Salim Ali Amir à la rescousse du toirab

Salim Ali Amir à la rescousse du toirab © : HZK-LGDC

Des notes, des techniques de bases et d’improvisation en clavier. Tels sont les savoirs transmis à 8 jeunes passionnés de toirab, au cours d’un atelier de formation conduit par Salim Ali Amir.


L’atelier de formation de clavier a baissé le rideau vendredi 05 octobre dernier dans la soirée à l’Alliance française de Moroni. Une semaine de cours, de musique, de savoir…Tout a été au rendez-vous pour répondre aux attentes de ces 8 participants passionnés du monde de la musique.  D’après leur formateur Salim Ali Amir, cette initiative d’organiser cet atelier vient de la remarque sur la perte de vitesse du toirab. « Nous avons jugé nécessaire d’organiser cette formation avec la collaboration de l’Alliance française de Moroni. J’ai parcouru différentes régions et studios et j’ai noté pas mal de lacunes. La musique fait partie de moi et si la musique comorienne est mal interprétée, nous serons tous touchés. D’où l’idée de transmettre mon modeste savoir à ces jeunes », avance-t-il. Cette formation a selon le formateur tenu compte des lacunes de chaque participant. « Nous espérons que chaque participant saura désormais  améliorer la qualité de son travail en studio. L’interprétation scénique sera également améliorée.  Toutes ces techniques vont servir pour la conservation du toirab », renchérit-il.

 

De son côté, le directeur de l’Alliance, Jean-Rémy Guedon, a expliqué que cet atelier est le choix  de Salim Ali Amir. Il fait savoir que l’alliance écoute les artistes et leurs désirs, dans le but de les accompagner. Ce n’est pas la première fois que Salim Ali Amir donne un atelier. Il en a déjà  organisé un en faveur des femmes qui chantent dans les festivités de mariages. « Le principe, c’est la pédagogie.
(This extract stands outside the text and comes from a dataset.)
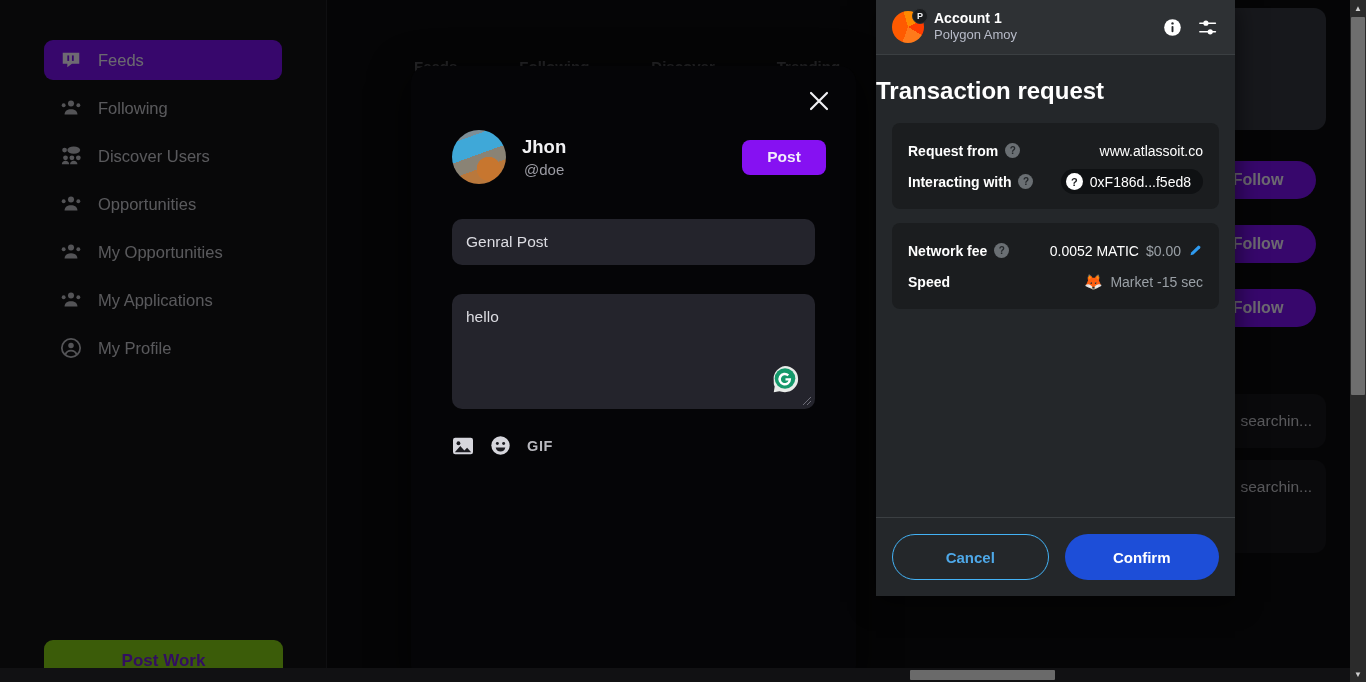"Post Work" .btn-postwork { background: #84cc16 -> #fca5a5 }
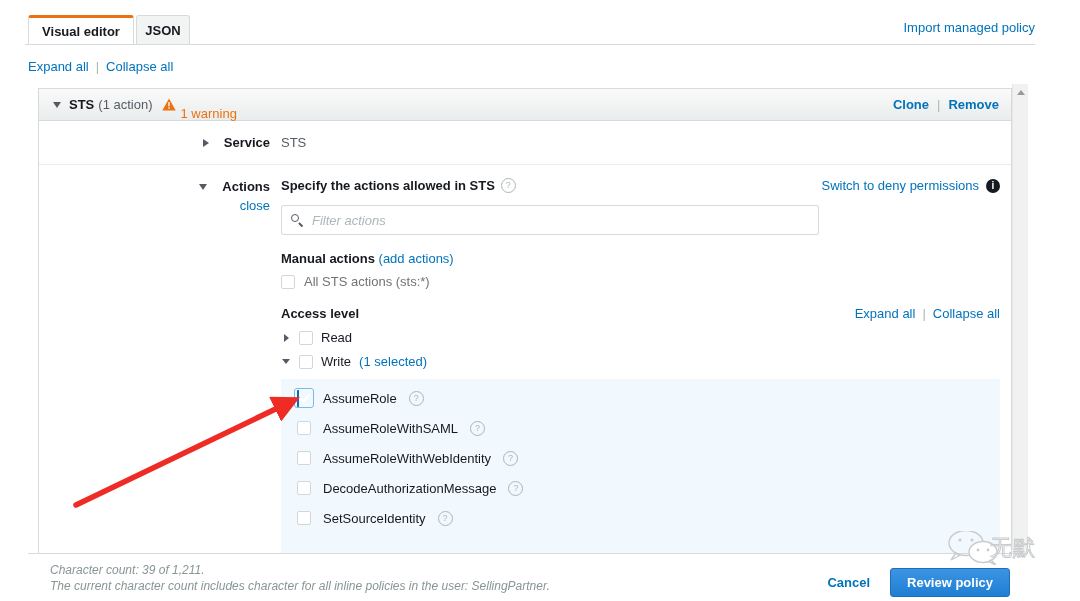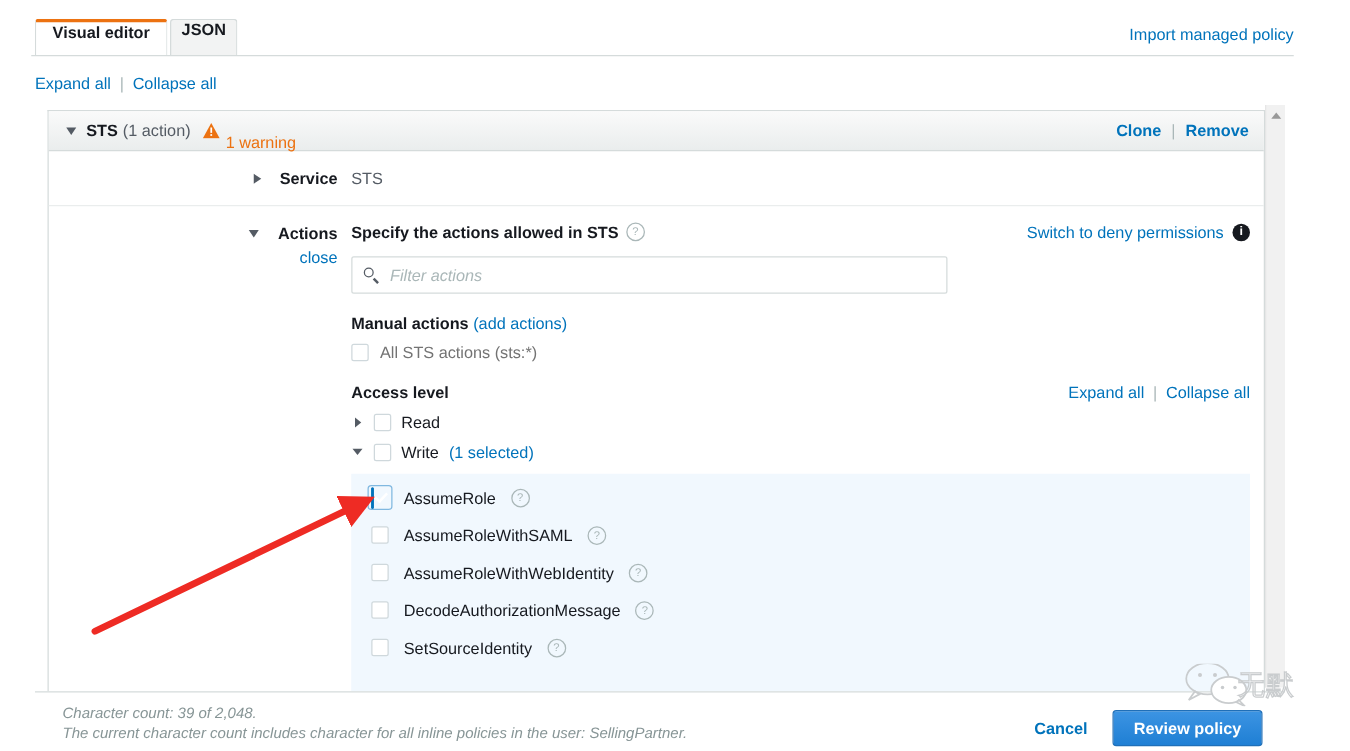"Visual editor" .tab { align-items: none -> center }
Le transfert des compétences est l’une de nos composantes à l’Alliance. Nous avons des élèves en français et quelques uns en musique, même si ce n’est pas notre fonction première. Salim a proposé de transférer ces compétences et nous lui avons donné cette occasion », souligne celui qui annonce que vers la mi-mai 2022, l’Alliance prévoit de monter le premier festival  international de Toirab.

 

Conquis durant cette belle expérience, les participants ont manifesté leur joie. Pour eux, cette formation a répondu à leurs attentes. « Nous avions certaines connaissances en musique et aujourd’hui cette formation à comblé nos lacunes et c’est une bonne chose. Comme vous le savez aux Comores, il n’y a pas d’école de musique. Chacun de nous a appris de lui-même. Aujourd’hui nous avons les techniques justement pour améliorer la donne » souligne Ali Nourdine Karihila, le propriétaire du studio Paradis. Même son de cloche pour le passionné Idriss Saandi. « Le temps a été minime. Nous aimerions que de telles formations soient organisées pour ceux qui ont la volonté d’apprendre. Certes nous avons appris certaines techniques aujourd’hui mais il faut également s’exercer beaucoup… ». Une activité qui participe sans doute à la préservation du patrimoine culture comorien.